Actions to take:
1 - From the question about aggregating ad impressions per day, set down the passage beginning at the words "If you examine" and stopping after the words "day when combined.".
2 - In the question about aggregating ad impressions per day, which attributes should the final outcome consist of?

I am currently working on visualizing some data I have. You can view the fiddle here: http://jsfiddle.net/hohenheim/6R7mu/10/
As part of this visualization, I have extracted a small subset of the JSON data that I am trying to represent, named data2
. Here is what it looks like:
data2 = [
{
"startDate":1396263600.0,
"adId":2483231759355,
"endDate":1401101940.0,
"impressions":754831
},
{
"startDate":1393851600.0,
"adId":2750329551133,
"endDate":1404212340.0,
"impressions":3947368
}
];
This data includes date ranges. My objective is to evenly distribute the impressions across all days within each date range and then aggregate the total impressions per day across all ads. Therefore, the final outcome should only consist of 2 attributes: date
and impressions
. Although I have a proposed solution, there seems to be an issue with aggregating the days correctly because the millisecond representations of certain dates are not identical, even though they fall on the same day. This discrepancy impacts the accuracy of my calculations.
If you examine the chart closely, particularly in the central area, you may notice fluctuating values. In reality, each pair of varying values should actually correspond to a single day when combined.
Is there a method to effectively combine two different versions of milliseconds representing dates that essentially refer to the same day?

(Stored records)
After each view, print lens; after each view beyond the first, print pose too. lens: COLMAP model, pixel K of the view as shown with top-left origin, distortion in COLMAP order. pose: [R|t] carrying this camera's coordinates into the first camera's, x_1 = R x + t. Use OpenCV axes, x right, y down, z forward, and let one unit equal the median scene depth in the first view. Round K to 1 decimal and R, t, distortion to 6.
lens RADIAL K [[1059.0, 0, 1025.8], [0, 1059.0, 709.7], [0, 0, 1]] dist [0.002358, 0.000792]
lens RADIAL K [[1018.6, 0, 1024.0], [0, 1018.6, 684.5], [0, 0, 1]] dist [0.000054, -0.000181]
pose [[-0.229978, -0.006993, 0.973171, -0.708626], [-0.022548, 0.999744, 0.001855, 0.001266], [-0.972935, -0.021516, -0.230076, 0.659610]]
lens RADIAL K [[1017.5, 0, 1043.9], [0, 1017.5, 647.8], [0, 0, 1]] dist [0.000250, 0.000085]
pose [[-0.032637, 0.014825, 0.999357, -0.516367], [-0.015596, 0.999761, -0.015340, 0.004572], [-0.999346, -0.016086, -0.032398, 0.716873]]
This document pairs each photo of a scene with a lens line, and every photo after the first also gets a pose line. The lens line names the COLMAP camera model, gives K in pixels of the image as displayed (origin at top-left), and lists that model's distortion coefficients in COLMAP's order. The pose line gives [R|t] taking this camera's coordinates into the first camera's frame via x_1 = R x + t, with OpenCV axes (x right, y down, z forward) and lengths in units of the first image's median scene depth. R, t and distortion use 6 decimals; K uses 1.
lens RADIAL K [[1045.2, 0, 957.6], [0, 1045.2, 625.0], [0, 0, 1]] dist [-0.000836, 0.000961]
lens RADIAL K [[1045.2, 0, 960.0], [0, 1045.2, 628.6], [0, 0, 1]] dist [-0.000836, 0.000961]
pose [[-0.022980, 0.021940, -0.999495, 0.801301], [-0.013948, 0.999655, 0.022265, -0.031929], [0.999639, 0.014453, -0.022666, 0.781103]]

Numbered responses:
1 -
If you examine the chart closely, particularly in the central area, you may notice fluctuating values. In reality, each pair of varying values should actually correspond to a single day when combined.

2 - Only two attributes: date and impressions.